What is required — Output every line below exactly, please, omitting pictures.

[Page-level text extractions]
..............................

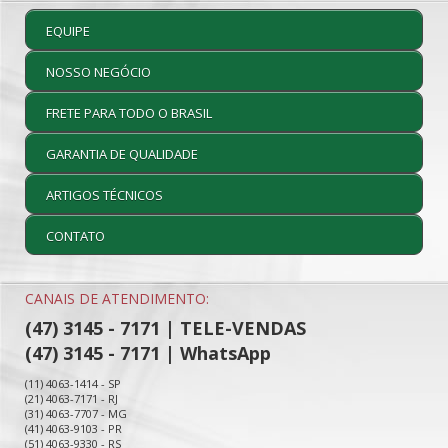
EQUIPE
NOSSO NEGÓCIO
FRETE PARA TODO O BRASIL
GARANTIA DE QUALIDADE
ARTIGOS TÉCNICOS
CONTATO
CANAIS DE ATENDIMENTO:
(47) 3145 - 7171 | TELE-VENDAS
(47) 3145 - 7171 | WhatsApp
(11) 4063-1414 - SP
(21) 4063-7171 - RJ
(31) 4063-7707 - MG
(41) 4063-9103 - PR
(51) 4063-9330 - RS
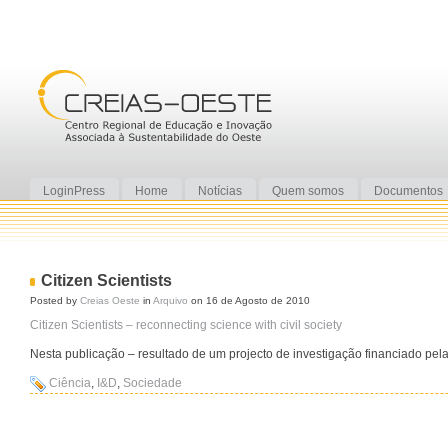
LoginPress
Home
Notícias
Quem somos
Documentos
Citizen Scientists
Posted by
Creias Oeste
in
Arquivo
on 16 de Agosto de 2010
Citizen Scientists – reconnecting science with civil society
Nesta publicação – resultado de um projecto de investigação financiado pela
Ciência
,
I&D
,
Sociedade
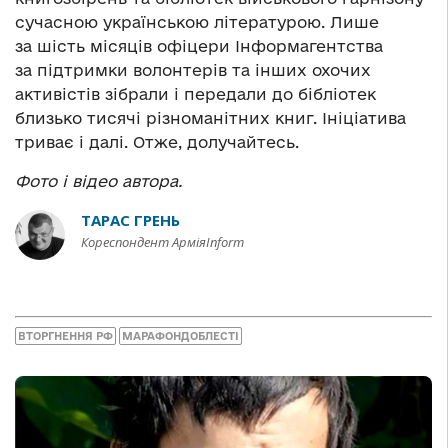
сучасною українською літературою. Лише
за шість місяців офіцери Інформагентства
за підтримки волонтерів та інших охочих
активістів зібрали і передали до бібліотек
близько тисячі різноманітних книг. Ініціатива
триває і далі. Отже, долучайтесь.
Фото і відео автора.
ТАРАС ГРЕНЬ
Кореспондент АрміяInform
ВТОРГНЕННЯ РФ
МАРАФОНДОБЛЕСТІ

..............................

Answer —
EQUIPE
NOSSO NEGÓCIO
FRETE PARA TODO O BRASIL
GARANTIA DE QUALIDADE
ARTIGOS TÉCNICOS
CONTATO
CANAIS DE ATENDIMENTO:
(47) 3145 - 7171 | TELE-VENDAS
(47) 3145 - 7171 | WhatsApp
(11) 4063-1414 - SP
(21) 4063-7171 - RJ
(31) 4063-7707 - MG
(41) 4063-9103 - PR
(51) 4063-9330 - RS
LoginPress
Home
Notícias
Quem somos
Documentos
Citizen Scientists
Posted by
Creias Oeste
in
Arquivo
on 16 de Agosto de 2010
Citizen Scientists – reconnecting science with civil society
Nesta publicação – resultado de um projecto de investigação financiado pela
Ciência
,
I&D
,
Sociedade
сучасною українською літературою. Лише
за шість місяців офіцери Інформагентства
за підтримки волонтерів та інших охочих
активістів зібрали і передали до бібліотек
близько тисячі різноманітних книг. Ініціатива
триває і далі. Отже, долучайтесь.
Фото і відео автора.
ТАРАС ГРЕНЬ
Кореспондент АрміяInform
ВТОРГНЕННЯ РФ
МАРАФОНДОБЛЕСТІ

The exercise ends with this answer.